── Data listing ──

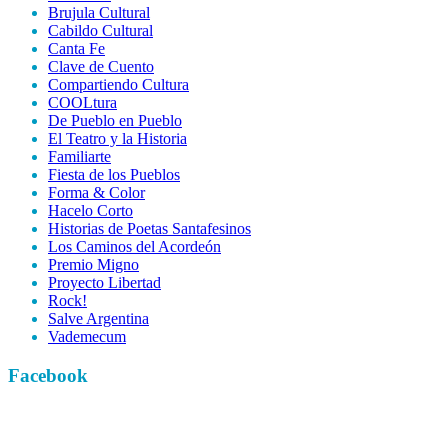
Brujula Cultural
Cabildo Cultural
Canta Fe
Clave de Cuento
Compartiendo Cultura
COOLtura
De Pueblo en Pueblo
El Teatro y la Historia
Familiarte
Fiesta de los Pueblos
Forma & Color
Hacelo Corto
Historias de Poetas Santafesinos
Los Caminos del Acordeón
Premio Migno
Proyecto Libertad
Rock!
Salve Argentina
Vademecum
Facebook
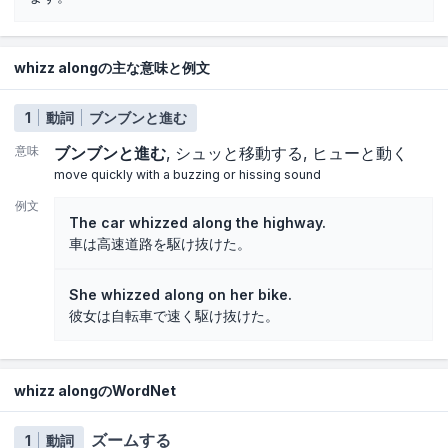
whizz alongの主な意味と例文
1
動詞
ブンブンと進む
意味
ブンブンと進む
シュッと移動する
ヒューと動く
move quickly with a buzzing or hissing sound
例文
The car whizzed along the highway.
車は高速道路を駆け抜けた。
She whizzed along on her bike.
彼女は自転車で速く駆け抜けた。
whizz alongのWordNet
ズームする
1
動詞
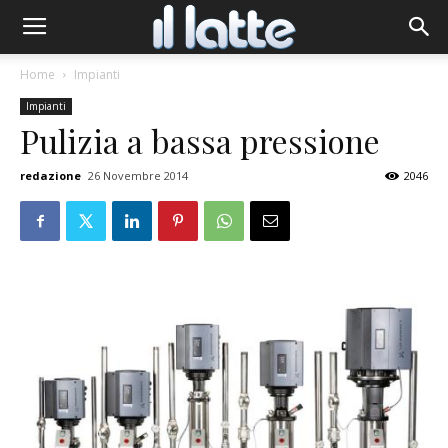
Home
Impianti
Impianti
Pulizia a bassa pressione
redazione
26 Novembre 2014
2046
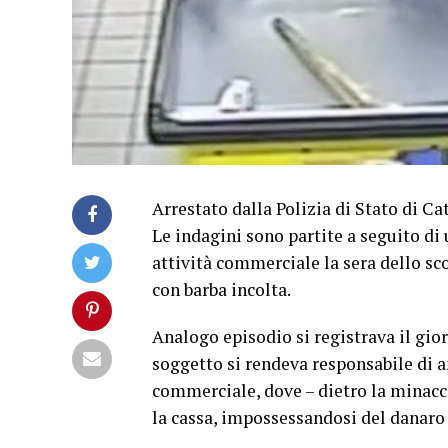
Arrestato dalla Polizia di Stato di Ca
Le indagini sono partite a seguito d
attività commerciale la sera dello sc
con barba incolta.
Analogo episodio si registrava il gio
soggetto si rendeva responsabile di a
commerciale, dove – dietro la minacci
la cassa, impossessandosi del danaro 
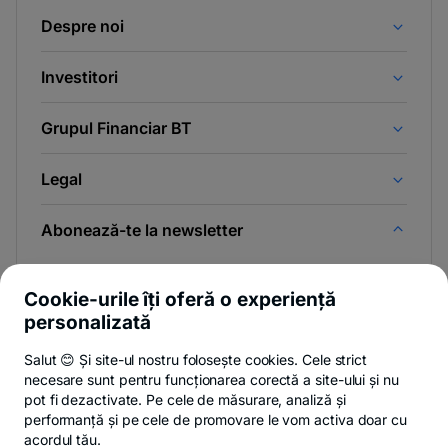
Despre noi
Investitori
Grupul Financiar BT
Legal
Abonează-te la newsletter
Și afli primul noutățile de pe Newsroom & Blogul BT.
Cookie-urile îți oferă o experiență
personalizată
Salut 😊 Și site-ul nostru folosește cookies. Cele strict
-
Poți renunța oricând,
vezi detalii
.
necesare sunt pentru funcționarea corectă a site-ului și nu
opens
in
pot fi dezactivate. Pe cele de măsurare, analiză și
a
performanță și pe cele de promovare le vom activa doar cu
- opens in a new tab
- opens in a new ta
-
Privacy Hub
Politica de confidențialitate
Politica de cookies
S
new
acordul tău.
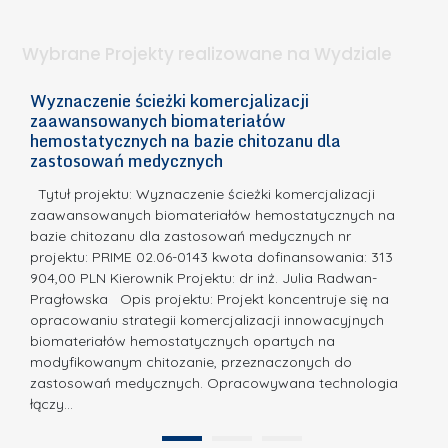
a
i
l
.
ą
a
Wybrane Projekty realizowane na Wydziale
I
c
n
h
Wyznaczenie ścieżki komercjalizacji
2
n
zaawansowanych biomateriałów
e
E
o
hemostatycznych na bazie chitozanu dla
m
c
zastosowań medycznych
w
i
a,
d
a
Tytuł projektu: Wyznaczenie ścieżki komercjalizacji
k
c
zaawansowanych biomateriałów hemostatycznych na
ó
bazie chitozanu dla zastosowań medycznych nr
j
w
projektu: PRIME 02.06-0143 kwota dofinansowania: 313
a
z
904,00 PLN Kierownik Projektu: dr inż. Julia Radwan-
.
Pragłowska Opis projektu: Projekt koncentruje się na
P
N
opracowaniu strategii komercjalizacji innowacyjnych
o
biomateriałów hemostatycznych opartych na
a
l
modyfikowanym chitozanie, przeznaczonych do
t
i
zastosowań medycznych. Opracowywana technologia
u
łączy…
t
r
e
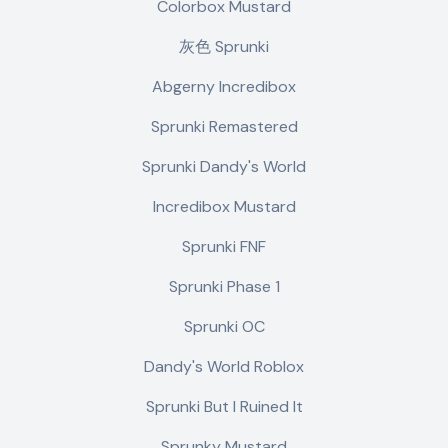
Colorbox Mustard
灰色 Sprunki
Abgerny Incredibox
Sprunki Remastered
Sprunki Dandy's World
Incredibox Mustard
Sprunki FNF
Sprunki Phase 1
Sprunki OC
Dandy's World Roblox
Sprunki But I Ruined It
Sprunky Mustard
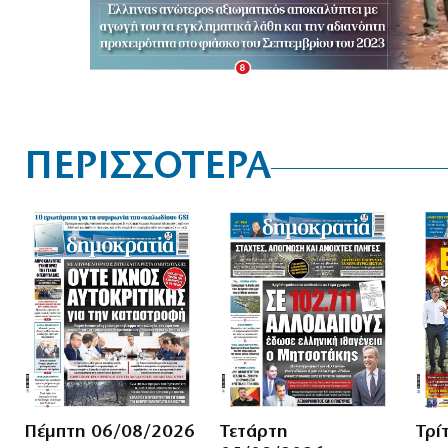
ΠΕΡΙΣΣΟΤΕΡΑ
Πέμπτη 06/08/2026
Τετάρτη
Τρί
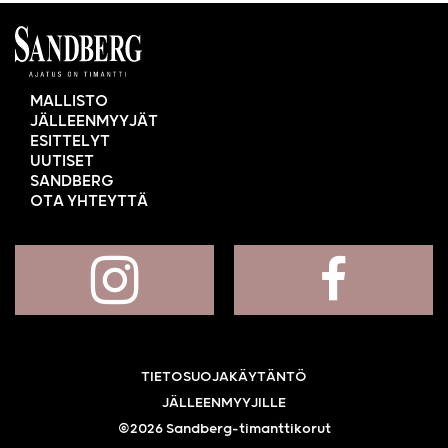
MALLISTO
JÄLLEENMYYJÄT
ESITTELYT
UUTISET
SANDBERG
OTA YHTEYTTÄ
TIETOSUOJAKÄYTÄNTÖ
JÄLLEENMYYJILLE
©2026 Sandberg-timanttikorut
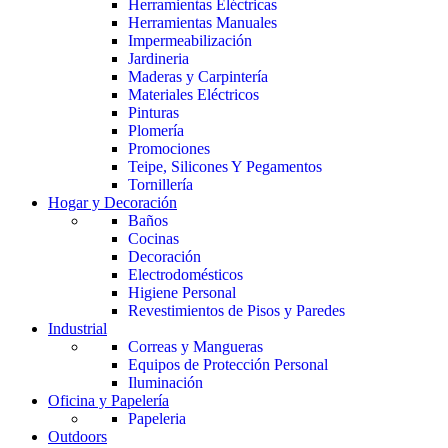
Herramientas Eléctricas
Herramientas Manuales
Impermeabilización
Jardineria
Maderas y Carpintería
Materiales Eléctricos
Pinturas
Plomería
Promociones
Teipe, Silicones Y Pegamentos
Tornillería
Hogar y Decoración
Baños
Cocinas
Decoración
Electrodomésticos
Higiene Personal
Revestimientos de Pisos y Paredes
Industrial
Correas y Mangueras
Equipos de Protección Personal
Iluminación
Oficina y Papelería
Papeleria
Outdoors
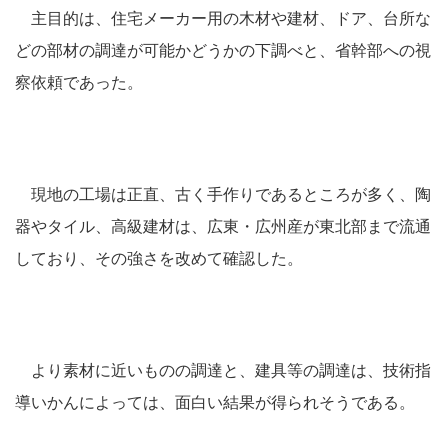
主目的は、住宅メーカー用の木材や建材、ドア、台所な
どの部材の調達が可能かどうかの下調べと、省幹部への視
察依頼であった。
現地の工場は正直、古く手作りであるところが多く、陶
器やタイル、高級建材は、広東・広州産が東北部まで流通
しており、その強さを改めて確認した。
より素材に近いものの調達と、建具等の調達は、技術指
導いかんによっては、面白い結果が得られそうである。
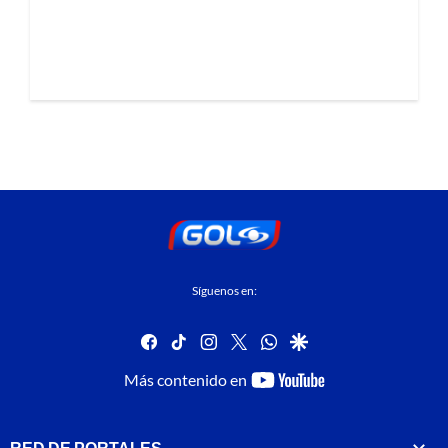
Síguenos en:
facebook
tiktok
instagram
twitter
whatsapp
google
youtube-
Más contenido en
footer
RED DE PORTALES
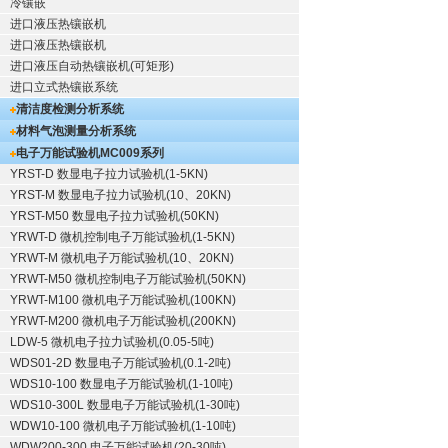
冷镶嵌
进口液压热镶嵌机
进口液压热镶嵌机
进口液压自动热镶嵌机(可矩形)
进口立式热镶嵌系统
清洁度检测分析系统
材料气泡测量分析系统
电子万能试验机
MC009系列
YRST-D 数显电子拉力试验机(1-5KN)
YRST-M 数显电子拉力试验机(10、20KN)
YRST-M50 数显电子拉力试验机(50KN)
YRWT-D 微机控制电子万能试验机(1-5KN)
YRWT-M 微机电子万能试验机(10、20KN)
YRWT-M50 微机控制电子万能试验机(50KN)
YRWT-M100 微机电子万能试验机(100KN)
YRWT-M200 微机电子万能试验机(200KN)
LDW-5 微机电子拉力试验机(0.05-5吨)
WDS01-2D 数显电子万能试验机(0.1-2吨)
WDS10-100 数显电子万能试验机(1-10吨)
WDS10-300L 数显电子万能试验机(1-30吨)
WDW10-100 微机电子万能试验机(1-10吨)
WDW200-300 电子万能试验机(20-30吨)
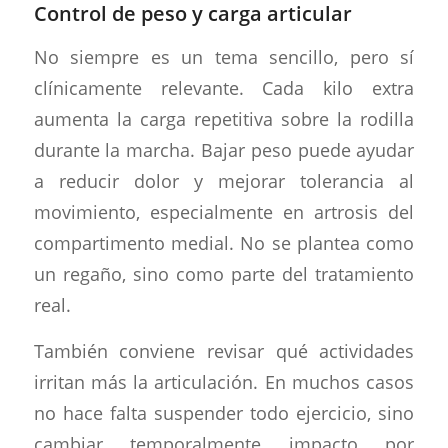
Control de peso y carga articular
No siempre es un tema sencillo, pero sí
clínicamente relevante. Cada kilo extra
aumenta la carga repetitiva sobre la rodilla
durante la marcha. Bajar peso puede ayudar
a reducir dolor y mejorar tolerancia al
movimiento, especialmente en artrosis del
compartimento medial. No se plantea como
un regaño, sino como parte del tratamiento
real.
También conviene revisar qué actividades
irritan más la articulación. En muchos casos
no hace falta suspender todo ejercicio, sino
cambiar temporalmente impacto por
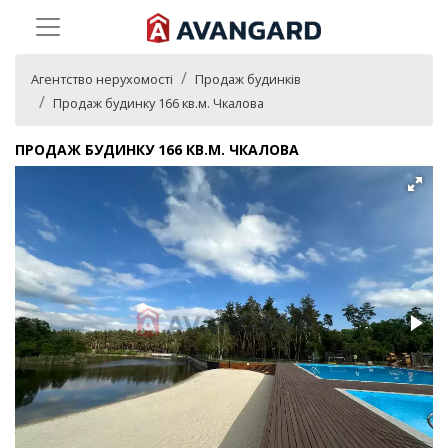
Агентство нерухомості
Продаж будинків
Продаж будинку 166 кв.м. Чкалова
ПРОДАЖ БУДИНКУ 166 КВ.М. ЧКАЛОВА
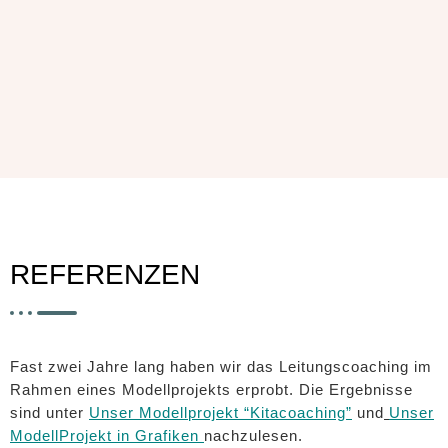
REFERENZEN
Fast zwei Jahre lang haben wir das Leitungscoaching im
Rahmen eines Modellprojekts erprobt. Die Ergebnisse
sind unter
Unser Modellprojekt “Kitacoaching”
und
Unser
ModellProjekt in Grafiken
nachzulesen.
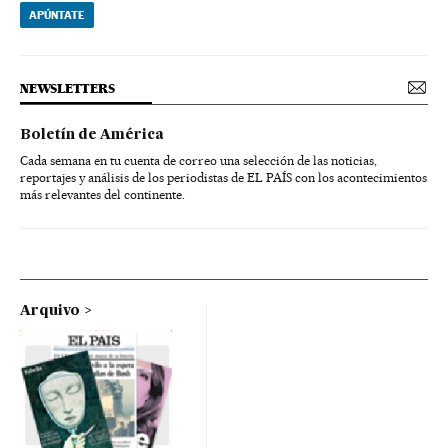
APÚNTATE
NEWSLETTERS
Boletín de América
Cada semana en tu cuenta de correo una selección de las noticias,
reportajes y análisis de los periodistas de EL PAÍS con los acontecimientos
más relevantes del continente.
Arquivo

───

**Problem description**
Reproduce the part of the records that runs from their beginning through the line containing "Proyecto Libertad", swapping "Acordeón" for "Bandoneón" and keeping everything else the same. Omit the pictures from your answer.

**Response to the task**
Brujula Cultural
Cabildo Cultural
Canta Fe
Clave de Cuento
Compartiendo Cultura
COOLtura
De Pueblo en Pueblo
El Teatro y la Historia
Familiarte
Fiesta de los Pueblos
Forma & Color
Hacelo Corto
Historias de Poetas Santafesinos
Los Caminos del Bandoneón
Premio Migno
Proyecto Libertad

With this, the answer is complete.